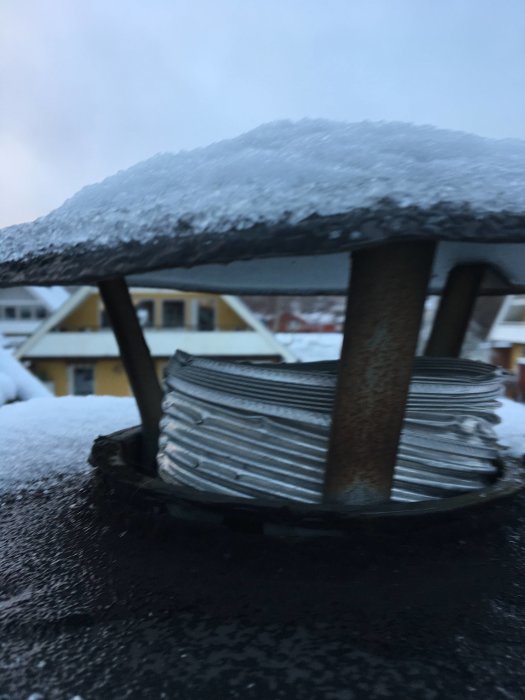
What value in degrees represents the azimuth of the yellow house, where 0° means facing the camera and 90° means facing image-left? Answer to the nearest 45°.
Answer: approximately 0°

• • •

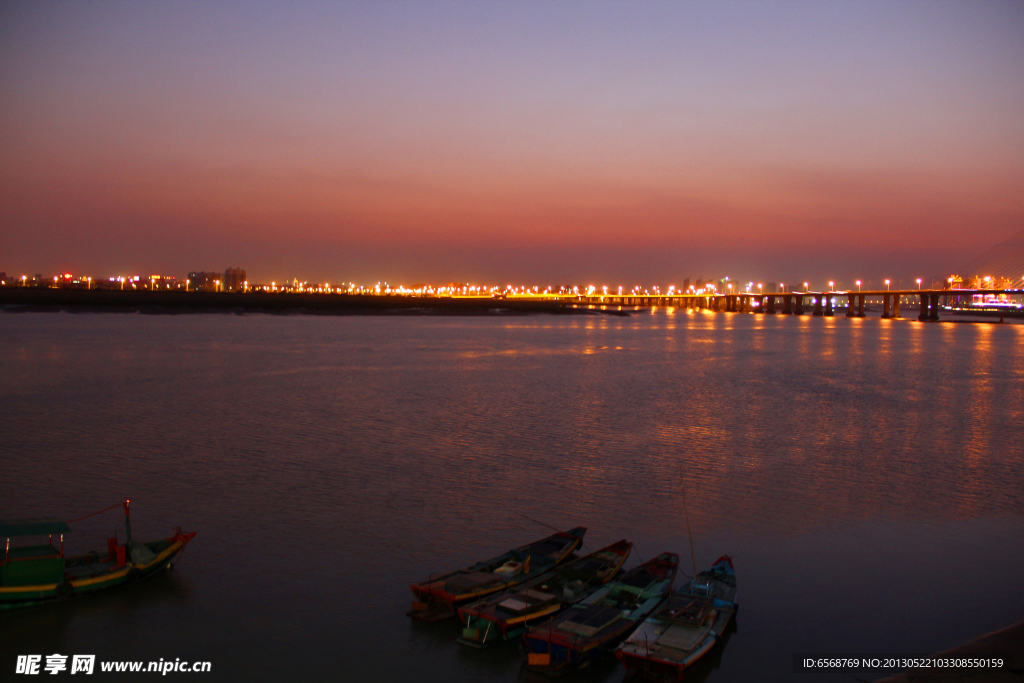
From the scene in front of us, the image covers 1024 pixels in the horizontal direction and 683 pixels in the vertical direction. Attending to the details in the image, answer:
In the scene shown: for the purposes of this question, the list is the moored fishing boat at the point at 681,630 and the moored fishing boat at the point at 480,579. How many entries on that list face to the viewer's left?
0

• • •

*PROBLEM TO SOLVE:* Could you quote the data word for word from the line containing "What value in" up to and including the line containing "Answer: approximately 0°"?

*RESPONSE TO THE TASK:*
What value in degrees represents the azimuth of the yellow house, where 0° means facing the camera and 90° means facing image-left? Answer to the nearest 45°.
Answer: approximately 0°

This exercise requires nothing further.